── Text under study

Errors at screen.seqs after alignment

Commands in mothur
1

I am using mothur 1.48.0 on a unix server, managed by slurm to analyze 12S rRNA, however all sequences are dumped when screened after being aligned to a custom reference and not sure why. I’ve run a very similar script in the past without issue so any help would be greatly appreciated.
The script and outputs from the logfile are below.

mothur > make.contigs(file=tele02.files, deltaq=10, insert=30, trimoverlap=T, processors=30)

mothur > summary.seqs(fasta=current)

Start End NBases Ambigs Polymer NumSeqs
Minimum: 1 1 1 0 1 1
2.5%-tile: 1 37 37 0 3 187135
25%-tile: 1 203 203 0 4 1871343
Median: 1 205 205 1 6 3742686
75%-tile: 1 205 205 5 6 5614028
97.5%-tile: 1 210 210 22 7 7298236
Maximum: 1 231 231 94 35 7485370
Mean: 1 197 197 3 5
# of Seqs: 7485370

It took 53 secs to summarize 7485370 sequences.


mothur > screen.seqs(fasta=current, minlength=160, maxambig=0)

────
── Dataset records

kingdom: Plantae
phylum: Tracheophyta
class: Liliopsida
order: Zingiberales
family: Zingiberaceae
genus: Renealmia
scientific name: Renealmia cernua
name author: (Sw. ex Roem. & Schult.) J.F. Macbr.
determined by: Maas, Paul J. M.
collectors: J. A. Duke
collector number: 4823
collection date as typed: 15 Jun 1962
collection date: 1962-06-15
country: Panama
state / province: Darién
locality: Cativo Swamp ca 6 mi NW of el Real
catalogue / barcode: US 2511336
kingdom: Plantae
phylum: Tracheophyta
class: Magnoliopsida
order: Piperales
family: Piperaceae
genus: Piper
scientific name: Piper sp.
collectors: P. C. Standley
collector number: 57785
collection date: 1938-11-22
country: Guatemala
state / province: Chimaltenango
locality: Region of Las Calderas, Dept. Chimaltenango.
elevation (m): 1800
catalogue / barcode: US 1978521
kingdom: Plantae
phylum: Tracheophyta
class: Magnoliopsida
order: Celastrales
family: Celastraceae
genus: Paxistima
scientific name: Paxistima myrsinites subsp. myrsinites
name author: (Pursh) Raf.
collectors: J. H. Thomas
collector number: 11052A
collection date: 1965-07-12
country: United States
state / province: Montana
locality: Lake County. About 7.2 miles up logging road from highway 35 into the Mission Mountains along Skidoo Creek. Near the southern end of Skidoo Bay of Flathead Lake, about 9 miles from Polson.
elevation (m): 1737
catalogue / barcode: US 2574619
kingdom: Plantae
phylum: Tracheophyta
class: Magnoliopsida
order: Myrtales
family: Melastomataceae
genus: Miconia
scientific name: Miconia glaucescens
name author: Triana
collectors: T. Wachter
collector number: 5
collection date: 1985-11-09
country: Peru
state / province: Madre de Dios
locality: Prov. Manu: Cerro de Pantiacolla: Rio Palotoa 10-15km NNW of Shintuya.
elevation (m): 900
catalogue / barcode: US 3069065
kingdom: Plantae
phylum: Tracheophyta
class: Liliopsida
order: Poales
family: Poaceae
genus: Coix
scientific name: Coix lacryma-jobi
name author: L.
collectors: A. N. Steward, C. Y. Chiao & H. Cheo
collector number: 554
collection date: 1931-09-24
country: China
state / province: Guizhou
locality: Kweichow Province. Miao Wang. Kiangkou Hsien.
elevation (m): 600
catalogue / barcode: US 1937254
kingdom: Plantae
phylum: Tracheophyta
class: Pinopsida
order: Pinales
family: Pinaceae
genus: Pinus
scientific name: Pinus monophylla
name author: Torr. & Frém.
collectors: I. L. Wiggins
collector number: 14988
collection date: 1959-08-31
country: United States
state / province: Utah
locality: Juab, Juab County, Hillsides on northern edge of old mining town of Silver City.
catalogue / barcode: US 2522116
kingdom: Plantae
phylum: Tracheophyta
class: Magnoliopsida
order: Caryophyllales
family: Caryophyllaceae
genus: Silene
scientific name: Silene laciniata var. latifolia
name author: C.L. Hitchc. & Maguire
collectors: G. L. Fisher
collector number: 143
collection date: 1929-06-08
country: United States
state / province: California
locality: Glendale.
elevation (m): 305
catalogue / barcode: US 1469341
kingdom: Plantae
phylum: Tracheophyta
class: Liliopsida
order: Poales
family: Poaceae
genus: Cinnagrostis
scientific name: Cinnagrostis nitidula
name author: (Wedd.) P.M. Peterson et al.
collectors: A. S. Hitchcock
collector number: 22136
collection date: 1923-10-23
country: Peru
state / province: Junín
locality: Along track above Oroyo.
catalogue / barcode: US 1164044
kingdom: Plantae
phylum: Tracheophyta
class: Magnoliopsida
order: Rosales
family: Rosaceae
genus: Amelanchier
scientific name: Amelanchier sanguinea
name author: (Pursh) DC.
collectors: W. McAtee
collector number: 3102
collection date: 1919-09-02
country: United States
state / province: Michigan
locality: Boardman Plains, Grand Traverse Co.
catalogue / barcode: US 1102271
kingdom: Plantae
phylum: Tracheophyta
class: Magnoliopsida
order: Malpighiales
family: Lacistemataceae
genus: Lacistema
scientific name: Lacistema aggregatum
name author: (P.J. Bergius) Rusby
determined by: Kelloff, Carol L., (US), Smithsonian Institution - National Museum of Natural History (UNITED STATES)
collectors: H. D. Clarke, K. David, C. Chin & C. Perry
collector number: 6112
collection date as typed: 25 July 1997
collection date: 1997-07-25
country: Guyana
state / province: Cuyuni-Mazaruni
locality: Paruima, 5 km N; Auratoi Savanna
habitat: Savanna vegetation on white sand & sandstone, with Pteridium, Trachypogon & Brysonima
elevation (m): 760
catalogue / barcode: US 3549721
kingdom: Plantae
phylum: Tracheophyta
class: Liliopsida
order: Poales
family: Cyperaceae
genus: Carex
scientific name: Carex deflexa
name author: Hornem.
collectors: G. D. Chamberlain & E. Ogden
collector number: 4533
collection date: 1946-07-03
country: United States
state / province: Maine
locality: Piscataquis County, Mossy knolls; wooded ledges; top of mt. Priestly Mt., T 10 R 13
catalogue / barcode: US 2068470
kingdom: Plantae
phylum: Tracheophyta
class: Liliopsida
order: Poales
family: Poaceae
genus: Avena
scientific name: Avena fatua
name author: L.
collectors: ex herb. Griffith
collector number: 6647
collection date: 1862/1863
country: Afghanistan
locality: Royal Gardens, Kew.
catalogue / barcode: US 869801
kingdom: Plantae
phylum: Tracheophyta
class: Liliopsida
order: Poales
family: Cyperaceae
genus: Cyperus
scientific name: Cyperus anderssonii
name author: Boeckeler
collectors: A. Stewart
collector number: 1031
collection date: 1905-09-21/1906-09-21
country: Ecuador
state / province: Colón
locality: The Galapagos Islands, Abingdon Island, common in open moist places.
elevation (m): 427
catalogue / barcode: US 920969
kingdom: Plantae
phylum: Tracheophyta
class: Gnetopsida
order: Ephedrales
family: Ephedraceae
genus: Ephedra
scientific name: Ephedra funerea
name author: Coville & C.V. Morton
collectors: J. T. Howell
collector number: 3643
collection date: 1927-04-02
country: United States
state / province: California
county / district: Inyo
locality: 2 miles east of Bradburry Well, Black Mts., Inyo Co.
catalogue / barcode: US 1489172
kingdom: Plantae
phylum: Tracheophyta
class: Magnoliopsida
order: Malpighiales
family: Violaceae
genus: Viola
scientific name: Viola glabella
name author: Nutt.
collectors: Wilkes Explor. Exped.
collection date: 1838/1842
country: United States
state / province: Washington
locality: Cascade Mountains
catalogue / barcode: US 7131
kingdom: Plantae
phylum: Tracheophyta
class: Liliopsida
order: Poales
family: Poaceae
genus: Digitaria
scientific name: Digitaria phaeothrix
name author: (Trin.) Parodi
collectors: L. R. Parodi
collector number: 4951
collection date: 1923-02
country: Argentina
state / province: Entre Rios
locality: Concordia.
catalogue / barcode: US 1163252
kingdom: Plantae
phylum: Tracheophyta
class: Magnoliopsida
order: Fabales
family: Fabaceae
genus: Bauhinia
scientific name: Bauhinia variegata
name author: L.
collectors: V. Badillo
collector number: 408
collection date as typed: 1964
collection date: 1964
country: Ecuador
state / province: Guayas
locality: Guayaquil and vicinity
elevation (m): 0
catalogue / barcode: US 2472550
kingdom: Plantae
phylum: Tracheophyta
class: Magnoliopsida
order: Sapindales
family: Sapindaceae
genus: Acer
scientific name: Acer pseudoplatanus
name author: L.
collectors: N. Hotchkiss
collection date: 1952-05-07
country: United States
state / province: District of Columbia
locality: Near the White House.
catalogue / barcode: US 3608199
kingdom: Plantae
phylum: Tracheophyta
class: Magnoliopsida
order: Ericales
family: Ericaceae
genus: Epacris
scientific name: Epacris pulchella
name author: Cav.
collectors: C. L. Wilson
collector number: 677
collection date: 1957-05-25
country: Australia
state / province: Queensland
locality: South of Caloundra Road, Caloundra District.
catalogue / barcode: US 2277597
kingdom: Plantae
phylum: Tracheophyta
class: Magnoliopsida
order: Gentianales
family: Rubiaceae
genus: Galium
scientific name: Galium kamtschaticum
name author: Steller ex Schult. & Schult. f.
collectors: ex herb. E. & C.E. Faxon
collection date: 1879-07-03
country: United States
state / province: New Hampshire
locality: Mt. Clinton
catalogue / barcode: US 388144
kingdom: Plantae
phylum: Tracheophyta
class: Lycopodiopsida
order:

────

Work instruction 1 -
Quote the mothur forum post between "mothur > summary.seqs(fasta=current)" and "summarize 7485370 sequences.", inclusive.
Work instruction 2 -
In the mothur forum post, how long did summary.seqs take to summarize the sequences?
Work instruction 3 -
Carry on the mothur forum post about screen.seqs errors from its final line.

Task result 1 -
mothur > summary.seqs(fasta=current)

Start End NBases Ambigs Polymer NumSeqs
Minimum: 1 1 1 0 1 1
2.5%-tile: 1 37 37 0 3 187135
25%-tile: 1 203 203 0 4 1871343
Median: 1 205 205 1 6 3742686
75%-tile: 1 205 205 5 6 5614028
97.5%-tile: 1 210 210 22 7 7298236
Maximum: 1 231 231 94 35 7485370
Mean: 1 197 197 3 5
# of Seqs: 7485370

It took 53 secs to summarize 7485370 sequences.

Task result 2 -
53 seconds

Task result 3 -
It took 17 secs to screen 7485370 sequences, removed 5054917.

mothur > summary.seqs(fasta=current)

Using 30 processors.
Start End NBases Ambigs Polymer NumSeqs
Minimum: 1 160 160 0 3 1
2.5%-tile: 1 200 200 0 4 60762
25%-tile: 1 203 203 0 5 607614
Median: 1 205 205 0 6 1215227
75%-tile: 1 205 205 0 6 1822840
97.5%-tile: 1 210 210 0 6 2369692
Maximum: 1 230 230 0 16 2430453
Mean: 1 204 204 0 5
# of Seqs: 2430453

It took 17 secs to summarize 2430453 sequences.

mothur > screen.seqs(fasta=current, maxhomop=10)
It took 5 secs to screen 2430453 sequences, removed 608.

mothur > summary.seqs(fasta=current)

Start End NBases Ambigs Polymer NumSeqs
Minimum: 1 160 160 0 3 1
2.5%-tile: 1 200 200 0 4 60747
25%-tile: 1 203 203 0 5 607462
Median: 1 205 205 0 6 1214923
75%-tile: 1 205 205 0 6 1822384
97.5%-tile: 1 210 210 0 6 2369099
Maximum: 1 230 230 0 10 2429845
Mean: 1 204 204 0 5
# of Seqs: 2429845

It took 17 secs to summarize 2429845 sequences.

mothur > align.seqs(fasta=current, template=/scratch/tnoyes2/scripts/ShortRef.fas)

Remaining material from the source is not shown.